▶ _COMPITO 1_: Per favore, elenca tutti i luoghi in cui, secondo il brano sui tessuti antichi, si sono conservati tessuti anteriori alla tarda età imperiale.
▶ _COMPITO 2_: Nel brano sui tessuti antichi, a quale epoca risalgono i tumuli ghiacciati dell'Altai?

▶ _ESTRATTO DEL DOCUMENTO_:
#####
Di precaria durata erano non soltanto i telai, ma gli stessi t. la cui conservazione presuppone particolari condizioni climatiche. Oltre a qualche esiguo frammento nelle tombe egiziane, tessuti di lana e di seta si sono conservati nei tumuli ghiacciati dell'Altai (v. pazyryk), risalenti al V-IV sec. a. C.; recentemente sono stati trovati piccoli frammenti di t. con fili d'oro in una tomba a cassone della fine del IV sec. a. C. a Derveni (v. salonicco). Altrimenti, solo a partire dalla tarda età imperiale si sono conservati frammenti di t. originali, di cui tratteremo più sotto. Le stoffe tessute o lavorate a maglia erano adibite nell'antichità al medesimo uso che se ne fa oggi, a partire dai capi di vestiario fino alle stoffe destinate a rendere la casa più accogliente e a decorare le stanze; spesso si parla, ad esempio di tappeti per i pavimenti, di tendaggi per le porte e per le finestre e per lo meno due volte sono citati preziosi arazzi (Athen., 15, 691 a; Val. Max., ix, i, 5). È naturale che le descrizioni si riferiscano soltanto ad esemplari di grande valore.
#####
▶ _RIGHE FORNITE_:
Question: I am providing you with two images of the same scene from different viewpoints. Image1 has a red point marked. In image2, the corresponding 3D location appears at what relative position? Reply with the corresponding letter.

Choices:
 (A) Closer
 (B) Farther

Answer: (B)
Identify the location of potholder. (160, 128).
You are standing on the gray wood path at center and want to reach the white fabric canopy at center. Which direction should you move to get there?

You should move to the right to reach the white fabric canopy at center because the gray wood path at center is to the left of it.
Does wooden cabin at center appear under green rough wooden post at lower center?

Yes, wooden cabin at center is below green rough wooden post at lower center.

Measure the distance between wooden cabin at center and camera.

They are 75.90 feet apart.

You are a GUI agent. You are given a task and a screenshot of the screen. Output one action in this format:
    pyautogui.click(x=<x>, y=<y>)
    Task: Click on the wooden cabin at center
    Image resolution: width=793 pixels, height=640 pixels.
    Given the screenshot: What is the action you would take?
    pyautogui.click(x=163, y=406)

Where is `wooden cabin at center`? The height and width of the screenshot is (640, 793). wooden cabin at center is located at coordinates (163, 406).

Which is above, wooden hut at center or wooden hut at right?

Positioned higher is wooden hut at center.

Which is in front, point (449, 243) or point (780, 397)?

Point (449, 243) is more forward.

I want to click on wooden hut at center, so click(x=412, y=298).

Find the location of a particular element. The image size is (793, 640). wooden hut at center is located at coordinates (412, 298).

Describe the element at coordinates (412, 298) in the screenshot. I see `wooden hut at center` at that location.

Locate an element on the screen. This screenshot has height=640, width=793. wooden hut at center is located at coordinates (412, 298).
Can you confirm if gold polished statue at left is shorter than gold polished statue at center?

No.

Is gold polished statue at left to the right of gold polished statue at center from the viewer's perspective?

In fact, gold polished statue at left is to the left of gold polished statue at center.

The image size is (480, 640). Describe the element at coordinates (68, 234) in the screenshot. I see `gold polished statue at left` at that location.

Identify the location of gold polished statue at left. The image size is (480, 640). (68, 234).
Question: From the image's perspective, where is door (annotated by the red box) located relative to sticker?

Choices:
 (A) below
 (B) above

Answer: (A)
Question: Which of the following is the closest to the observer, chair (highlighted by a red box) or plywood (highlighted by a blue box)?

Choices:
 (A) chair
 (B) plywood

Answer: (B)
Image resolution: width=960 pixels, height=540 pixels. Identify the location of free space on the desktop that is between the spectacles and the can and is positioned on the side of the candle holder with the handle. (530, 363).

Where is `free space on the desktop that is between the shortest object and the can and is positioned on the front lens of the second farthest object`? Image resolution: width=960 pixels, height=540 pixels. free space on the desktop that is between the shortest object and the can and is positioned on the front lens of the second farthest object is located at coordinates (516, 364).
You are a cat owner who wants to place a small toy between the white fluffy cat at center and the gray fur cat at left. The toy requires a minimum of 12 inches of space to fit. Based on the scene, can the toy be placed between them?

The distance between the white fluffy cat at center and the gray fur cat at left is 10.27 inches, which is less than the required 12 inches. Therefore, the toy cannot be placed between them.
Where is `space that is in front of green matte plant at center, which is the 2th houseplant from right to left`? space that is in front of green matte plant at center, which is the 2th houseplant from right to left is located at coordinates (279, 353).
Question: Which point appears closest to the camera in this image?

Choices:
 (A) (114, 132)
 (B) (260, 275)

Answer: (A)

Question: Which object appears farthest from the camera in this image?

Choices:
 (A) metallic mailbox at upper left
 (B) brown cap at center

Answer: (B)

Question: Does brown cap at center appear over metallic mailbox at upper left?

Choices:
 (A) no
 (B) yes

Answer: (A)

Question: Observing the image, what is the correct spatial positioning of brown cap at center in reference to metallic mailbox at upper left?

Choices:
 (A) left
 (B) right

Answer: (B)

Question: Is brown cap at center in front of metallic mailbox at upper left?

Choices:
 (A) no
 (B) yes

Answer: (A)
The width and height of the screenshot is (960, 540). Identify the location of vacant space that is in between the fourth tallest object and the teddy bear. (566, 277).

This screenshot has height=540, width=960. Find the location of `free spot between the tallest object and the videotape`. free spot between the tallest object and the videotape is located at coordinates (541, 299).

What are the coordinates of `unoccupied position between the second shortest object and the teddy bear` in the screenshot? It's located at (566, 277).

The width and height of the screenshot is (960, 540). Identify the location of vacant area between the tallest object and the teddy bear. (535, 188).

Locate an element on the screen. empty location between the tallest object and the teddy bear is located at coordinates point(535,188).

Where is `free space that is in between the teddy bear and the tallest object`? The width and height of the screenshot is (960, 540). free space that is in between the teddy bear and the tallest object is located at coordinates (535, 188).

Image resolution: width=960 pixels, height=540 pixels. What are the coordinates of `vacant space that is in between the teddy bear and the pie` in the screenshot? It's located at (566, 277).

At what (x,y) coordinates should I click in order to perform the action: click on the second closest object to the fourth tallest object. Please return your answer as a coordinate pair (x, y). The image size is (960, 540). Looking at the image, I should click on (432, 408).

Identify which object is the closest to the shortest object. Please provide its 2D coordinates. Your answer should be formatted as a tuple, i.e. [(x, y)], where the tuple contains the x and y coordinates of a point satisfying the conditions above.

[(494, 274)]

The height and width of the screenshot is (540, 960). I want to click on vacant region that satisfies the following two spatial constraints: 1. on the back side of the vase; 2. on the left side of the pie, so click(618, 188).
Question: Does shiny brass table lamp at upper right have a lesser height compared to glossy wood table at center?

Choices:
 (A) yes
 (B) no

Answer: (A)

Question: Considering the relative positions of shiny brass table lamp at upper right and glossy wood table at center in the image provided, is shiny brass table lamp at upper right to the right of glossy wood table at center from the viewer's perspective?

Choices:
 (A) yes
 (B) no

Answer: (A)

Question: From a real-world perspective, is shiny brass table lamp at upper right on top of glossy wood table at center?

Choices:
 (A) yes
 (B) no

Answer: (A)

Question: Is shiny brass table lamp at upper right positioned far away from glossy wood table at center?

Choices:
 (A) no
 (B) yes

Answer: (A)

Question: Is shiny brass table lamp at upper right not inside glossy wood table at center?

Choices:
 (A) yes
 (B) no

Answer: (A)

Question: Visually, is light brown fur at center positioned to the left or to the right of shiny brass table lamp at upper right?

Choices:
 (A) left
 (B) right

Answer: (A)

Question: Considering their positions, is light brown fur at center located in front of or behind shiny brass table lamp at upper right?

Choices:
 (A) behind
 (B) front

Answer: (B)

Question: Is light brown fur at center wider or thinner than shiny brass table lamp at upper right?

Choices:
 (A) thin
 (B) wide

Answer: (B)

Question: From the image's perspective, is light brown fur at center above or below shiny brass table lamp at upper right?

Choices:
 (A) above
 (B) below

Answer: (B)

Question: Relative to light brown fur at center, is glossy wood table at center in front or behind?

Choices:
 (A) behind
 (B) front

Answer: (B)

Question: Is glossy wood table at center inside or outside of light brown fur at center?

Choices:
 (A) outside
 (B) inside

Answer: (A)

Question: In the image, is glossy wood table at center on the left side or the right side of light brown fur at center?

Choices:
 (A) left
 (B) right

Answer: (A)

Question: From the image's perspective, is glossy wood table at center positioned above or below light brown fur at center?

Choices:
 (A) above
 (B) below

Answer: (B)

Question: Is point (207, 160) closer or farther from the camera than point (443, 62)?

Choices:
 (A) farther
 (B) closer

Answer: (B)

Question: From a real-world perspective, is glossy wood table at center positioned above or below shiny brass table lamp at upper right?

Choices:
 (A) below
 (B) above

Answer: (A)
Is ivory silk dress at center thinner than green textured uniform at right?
#####
▶ _RISPOSTA 1_:
- Le tombe egiziane
- I tumuli ghiacciati dell'Altai
- Una tomba a cassone a Derveni

▶ _RISPOSTA 2_: Al V-IV sec. a. C.